Top of Supplied records

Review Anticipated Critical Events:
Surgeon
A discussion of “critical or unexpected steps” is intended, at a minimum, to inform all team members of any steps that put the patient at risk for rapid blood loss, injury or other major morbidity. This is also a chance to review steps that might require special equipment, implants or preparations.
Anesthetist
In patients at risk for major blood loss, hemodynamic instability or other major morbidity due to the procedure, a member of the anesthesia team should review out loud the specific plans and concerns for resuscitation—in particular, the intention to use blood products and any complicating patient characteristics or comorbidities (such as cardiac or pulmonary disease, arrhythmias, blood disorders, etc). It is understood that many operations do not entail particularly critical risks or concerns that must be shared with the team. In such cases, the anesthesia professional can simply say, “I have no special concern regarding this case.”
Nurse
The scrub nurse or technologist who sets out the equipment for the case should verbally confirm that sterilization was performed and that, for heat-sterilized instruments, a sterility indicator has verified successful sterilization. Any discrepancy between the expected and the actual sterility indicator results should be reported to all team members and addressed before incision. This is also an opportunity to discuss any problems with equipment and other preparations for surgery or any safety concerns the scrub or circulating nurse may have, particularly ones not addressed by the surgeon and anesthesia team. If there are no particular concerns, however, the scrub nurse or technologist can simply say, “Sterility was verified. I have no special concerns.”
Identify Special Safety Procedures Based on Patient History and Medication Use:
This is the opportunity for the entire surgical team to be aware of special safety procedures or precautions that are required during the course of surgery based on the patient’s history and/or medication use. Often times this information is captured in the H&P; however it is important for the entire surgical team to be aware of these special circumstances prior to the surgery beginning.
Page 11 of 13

Bottom of Supplied records

▶ [Your goal] Going through the lines above one by one, tally those with the word "major" and give only the total.

▶ [Response] 2